##### PROVIDED RECORDS #####

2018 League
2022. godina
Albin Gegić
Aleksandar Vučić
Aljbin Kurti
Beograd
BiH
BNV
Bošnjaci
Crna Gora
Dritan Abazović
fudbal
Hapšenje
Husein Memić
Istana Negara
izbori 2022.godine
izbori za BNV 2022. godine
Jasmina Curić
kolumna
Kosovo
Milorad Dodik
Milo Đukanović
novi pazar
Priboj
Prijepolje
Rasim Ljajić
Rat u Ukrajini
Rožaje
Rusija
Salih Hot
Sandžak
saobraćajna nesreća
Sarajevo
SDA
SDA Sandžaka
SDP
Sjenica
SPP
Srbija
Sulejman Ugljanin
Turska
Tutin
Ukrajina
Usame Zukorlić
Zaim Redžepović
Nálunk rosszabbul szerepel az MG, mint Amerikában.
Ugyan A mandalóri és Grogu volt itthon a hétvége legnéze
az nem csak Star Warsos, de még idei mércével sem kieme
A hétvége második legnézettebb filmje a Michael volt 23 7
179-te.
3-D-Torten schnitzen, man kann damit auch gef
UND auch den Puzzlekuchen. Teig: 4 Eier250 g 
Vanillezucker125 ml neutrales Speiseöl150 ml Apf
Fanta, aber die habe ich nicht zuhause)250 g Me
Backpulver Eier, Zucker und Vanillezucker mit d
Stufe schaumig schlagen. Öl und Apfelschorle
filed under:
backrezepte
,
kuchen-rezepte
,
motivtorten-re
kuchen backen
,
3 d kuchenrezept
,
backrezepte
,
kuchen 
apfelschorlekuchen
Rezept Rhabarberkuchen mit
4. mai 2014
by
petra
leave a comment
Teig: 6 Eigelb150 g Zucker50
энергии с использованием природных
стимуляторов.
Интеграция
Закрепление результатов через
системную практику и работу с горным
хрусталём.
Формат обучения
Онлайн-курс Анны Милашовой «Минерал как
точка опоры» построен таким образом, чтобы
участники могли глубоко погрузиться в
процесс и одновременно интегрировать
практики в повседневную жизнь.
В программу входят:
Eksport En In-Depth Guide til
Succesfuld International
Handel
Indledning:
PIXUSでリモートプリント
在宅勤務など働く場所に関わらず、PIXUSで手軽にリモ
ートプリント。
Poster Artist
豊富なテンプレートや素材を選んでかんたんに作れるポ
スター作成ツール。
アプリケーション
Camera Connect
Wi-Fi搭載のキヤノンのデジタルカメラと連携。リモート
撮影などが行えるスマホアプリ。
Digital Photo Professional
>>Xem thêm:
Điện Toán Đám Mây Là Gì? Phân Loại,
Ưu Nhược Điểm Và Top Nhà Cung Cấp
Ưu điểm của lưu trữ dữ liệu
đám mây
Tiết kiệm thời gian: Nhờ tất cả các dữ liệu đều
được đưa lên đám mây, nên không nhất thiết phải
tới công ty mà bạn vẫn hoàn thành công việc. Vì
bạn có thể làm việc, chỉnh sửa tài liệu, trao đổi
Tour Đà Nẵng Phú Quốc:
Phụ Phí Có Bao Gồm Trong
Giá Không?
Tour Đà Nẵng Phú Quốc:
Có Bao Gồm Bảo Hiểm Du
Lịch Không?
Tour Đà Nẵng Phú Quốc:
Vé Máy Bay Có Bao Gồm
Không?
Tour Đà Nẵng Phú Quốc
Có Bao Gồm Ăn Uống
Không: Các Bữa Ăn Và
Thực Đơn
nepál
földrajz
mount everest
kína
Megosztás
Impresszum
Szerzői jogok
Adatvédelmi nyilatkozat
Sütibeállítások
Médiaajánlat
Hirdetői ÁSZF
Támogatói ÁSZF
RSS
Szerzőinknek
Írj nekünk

#####

> YOUR OBJECTIVE
Give back the records above exactly, limited to the lines between the one holding "Формат обучения" and the one holding "撮影などが行えるスマホアプリ。", inclusive.

> OUTPUT BELOW
Формат обучения
Онлайн-курс Анны Милашовой «Минерал как
точка опоры» построен таким образом, чтобы
участники могли глубоко погрузиться в
процесс и одновременно интегрировать
практики в повседневную жизнь.
В программу входят:
Eksport En In-Depth Guide til
Succesfuld International
Handel
Indledning:
PIXUSでリモートプリント
在宅勤務など働く場所に関わらず、PIXUSで手軽にリモ
ートプリント。
Poster Artist
豊富なテンプレートや素材を選んでかんたんに作れるポ
スター作成ツール。
アプリケーション
Camera Connect
Wi-Fi搭載のキヤノンのデジタルカメラと連携。リモート
撮影などが行えるスマホアプリ。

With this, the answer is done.